**WRITTEN INSTRUCTION:** Repeat all entries exactly.

**********

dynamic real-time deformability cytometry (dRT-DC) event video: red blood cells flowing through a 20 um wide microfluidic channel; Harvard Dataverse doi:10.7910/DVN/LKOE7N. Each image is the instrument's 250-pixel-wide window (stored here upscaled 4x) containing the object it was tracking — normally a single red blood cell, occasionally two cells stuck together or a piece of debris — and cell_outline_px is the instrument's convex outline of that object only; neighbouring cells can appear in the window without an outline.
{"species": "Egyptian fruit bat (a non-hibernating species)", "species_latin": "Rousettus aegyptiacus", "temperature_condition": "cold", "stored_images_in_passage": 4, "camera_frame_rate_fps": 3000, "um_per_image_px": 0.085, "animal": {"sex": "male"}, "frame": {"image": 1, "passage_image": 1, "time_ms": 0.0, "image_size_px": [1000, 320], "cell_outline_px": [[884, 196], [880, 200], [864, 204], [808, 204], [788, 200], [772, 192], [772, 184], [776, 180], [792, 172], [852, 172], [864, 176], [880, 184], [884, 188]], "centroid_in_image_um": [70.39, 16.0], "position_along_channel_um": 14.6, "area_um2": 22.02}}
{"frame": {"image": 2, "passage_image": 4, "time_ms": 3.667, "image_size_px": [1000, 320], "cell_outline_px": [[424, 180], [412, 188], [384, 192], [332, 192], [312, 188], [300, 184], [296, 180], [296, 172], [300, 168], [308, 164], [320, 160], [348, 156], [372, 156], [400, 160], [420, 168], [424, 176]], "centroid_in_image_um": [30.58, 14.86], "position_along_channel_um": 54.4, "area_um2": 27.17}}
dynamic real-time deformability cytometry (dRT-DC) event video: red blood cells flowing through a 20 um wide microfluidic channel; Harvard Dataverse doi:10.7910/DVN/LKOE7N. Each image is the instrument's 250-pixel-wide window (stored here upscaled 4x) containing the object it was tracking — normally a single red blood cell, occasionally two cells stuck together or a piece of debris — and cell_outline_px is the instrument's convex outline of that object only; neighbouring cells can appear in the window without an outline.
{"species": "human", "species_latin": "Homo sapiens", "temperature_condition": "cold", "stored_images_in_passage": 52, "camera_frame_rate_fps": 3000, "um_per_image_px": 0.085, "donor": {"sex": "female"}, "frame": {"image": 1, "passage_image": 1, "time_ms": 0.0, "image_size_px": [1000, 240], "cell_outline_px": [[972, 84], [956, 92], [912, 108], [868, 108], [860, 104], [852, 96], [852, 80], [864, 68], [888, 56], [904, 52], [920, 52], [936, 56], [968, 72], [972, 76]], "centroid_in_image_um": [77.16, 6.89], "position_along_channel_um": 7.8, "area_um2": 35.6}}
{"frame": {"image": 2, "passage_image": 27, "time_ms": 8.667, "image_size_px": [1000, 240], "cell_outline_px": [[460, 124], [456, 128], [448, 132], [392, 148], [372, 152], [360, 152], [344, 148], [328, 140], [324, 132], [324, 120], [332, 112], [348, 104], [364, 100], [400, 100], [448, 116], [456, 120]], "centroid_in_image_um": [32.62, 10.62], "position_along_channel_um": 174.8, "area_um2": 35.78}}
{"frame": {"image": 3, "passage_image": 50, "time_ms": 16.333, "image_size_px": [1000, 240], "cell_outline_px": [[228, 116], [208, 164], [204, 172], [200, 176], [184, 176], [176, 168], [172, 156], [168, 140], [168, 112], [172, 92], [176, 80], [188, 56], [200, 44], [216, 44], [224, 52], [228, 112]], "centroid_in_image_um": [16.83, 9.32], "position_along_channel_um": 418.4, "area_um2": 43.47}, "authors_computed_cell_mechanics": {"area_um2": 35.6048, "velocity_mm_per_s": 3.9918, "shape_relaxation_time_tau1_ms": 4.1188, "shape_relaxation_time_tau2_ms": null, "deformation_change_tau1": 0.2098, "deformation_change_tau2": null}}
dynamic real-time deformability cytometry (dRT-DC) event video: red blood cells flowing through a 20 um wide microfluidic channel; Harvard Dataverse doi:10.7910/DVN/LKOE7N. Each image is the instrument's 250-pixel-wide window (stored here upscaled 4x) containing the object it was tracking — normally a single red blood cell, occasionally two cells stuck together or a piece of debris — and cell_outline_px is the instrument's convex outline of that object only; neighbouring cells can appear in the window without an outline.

**********

**TASK ANSWER:**
dynamic real-time deformability cytometry (dRT-DC) event video: red blood cells flowing through a 20 um wide microfluidic channel; Harvard Dataverse doi:10.7910/DVN/LKOE7N. Each image is the instrument's 250-pixel-wide window (stored here upscaled 4x) containing the object it was tracking — normally a single red blood cell, occasionally two cells stuck together or a piece of debris — and cell_outline_px is the instrument's convex outline of that object only; neighbouring cells can appear in the window without an outline.
{"species": "Egyptian fruit bat (a non-hibernating species)", "species_latin": "Rousettus aegyptiacus", "temperature_condition": "cold", "stored_images_in_passage": 4, "camera_frame_rate_fps": 3000, "um_per_image_px": 0.085, "animal": {"sex": "male"}, "frame": {"image": 1, "passage_image": 1, "time_ms": 0.0, "image_size_px": [1000, 320], "cell_outline_px": [[884, 196], [880, 200], [864, 204], [808, 204], [788, 200], [772, 192], [772, 184], [776, 180], [792, 172], [852, 172], [864, 176], [880, 184], [884, 188]], "centroid_in_image_um": [70.39, 16.0], "position_along_channel_um": 14.6, "area_um2": 22.02}}
{"frame": {"image": 2, "passage_image": 4, "time_ms": 3.667, "image_size_px": [1000, 320], "cell_outline_px": [[424, 180], [412, 188], [384, 192], [332, 192], [312, 188], [300, 184], [296, 180], [296, 172], [300, 168], [308, 164], [320, 160], [348, 156], [372, 156], [400, 160], [420, 168], [424, 176]], "centroid_in_image_um": [30.58, 14.86], "position_along_channel_um": 54.4, "area_um2": 27.17}}
dynamic real-time deformability cytometry (dRT-DC) event video: red blood cells flowing through a 20 um wide microfluidic channel; Harvard Dataverse doi:10.7910/DVN/LKOE7N. Each image is the instrument's 250-pixel-wide window (stored here upscaled 4x) containing the object it was tracking — normally a single red blood cell, occasionally two cells stuck together or a piece of debris — and cell_outline_px is the instrument's convex outline of that object only; neighbouring cells can appear in the window without an outline.
{"species": "human", "species_latin": "Homo sapiens", "temperature_condition": "cold", "stored_images_in_passage": 52, "camera_frame_rate_fps": 3000, "um_per_image_px": 0.085, "donor": {"sex": "female"}, "frame": {"image": 1, "passage_image": 1, "time_ms": 0.0, "image_size_px": [1000, 240], "cell_outline_px": [[972, 84], [956, 92], [912, 108], [868, 108], [860, 104], [852, 96], [852, 80], [864, 68], [888, 56], [904, 52], [920, 52], [936, 56], [968, 72], [972, 76]], "centroid_in_image_um": [77.16, 6.89], "position_along_channel_um": 7.8, "area_um2": 35.6}}
{"frame": {"image": 2, "passage_image": 27, "time_ms": 8.667, "image_size_px": [1000, 240], "cell_outline_px": [[460, 124], [456, 128], [448, 132], [392, 148], [372, 152], [360, 152], [344, 148], [328, 140], [324, 132], [324, 120], [332, 112], [348, 104], [364, 100], [400, 100], [448, 116], [456, 120]], "centroid_in_image_um": [32.62, 10.62], "position_along_channel_um": 174.8, "area_um2": 35.78}}
{"frame": {"image": 3, "passage_image": 50, "time_ms": 16.333, "image_size_px": [1000, 240], "cell_outline_px": [[228, 116], [208, 164], [204, 172], [200, 176], [184, 176], [176, 168], [172, 156], [168, 140], [168, 112], [172, 92], [176, 80], [188, 56], [200, 44], [216, 44], [224, 52], [228, 112]], "centroid_in_image_um": [16.83, 9.32], "position_along_channel_um": 418.4, "area_um2": 43.47}, "authors_computed_cell_mechanics": {"area_um2": 35.6048, "velocity_mm_per_s": 3.9918, "shape_relaxation_time_tau1_ms": 4.1188, "shape_relaxation_time_tau2_ms": null, "deformation_change_tau1": 0.2098, "deformation_change_tau2": null}}
dynamic real-time deformability cytometry (dRT-DC) event video: red blood cells flowing through a 20 um wide microfluidic channel; Harvard Dataverse doi:10.7910/DVN/LKOE7N. Each image is the instrument's 250-pixel-wide window (stored here upscaled 4x) containing the object it was tracking — normally a single red blood cell, occasionally two cells stuck together or a piece of debris — and cell_outline_px is the instrument's convex outline of that object only; neighbouring cells can appear in the window without an outline.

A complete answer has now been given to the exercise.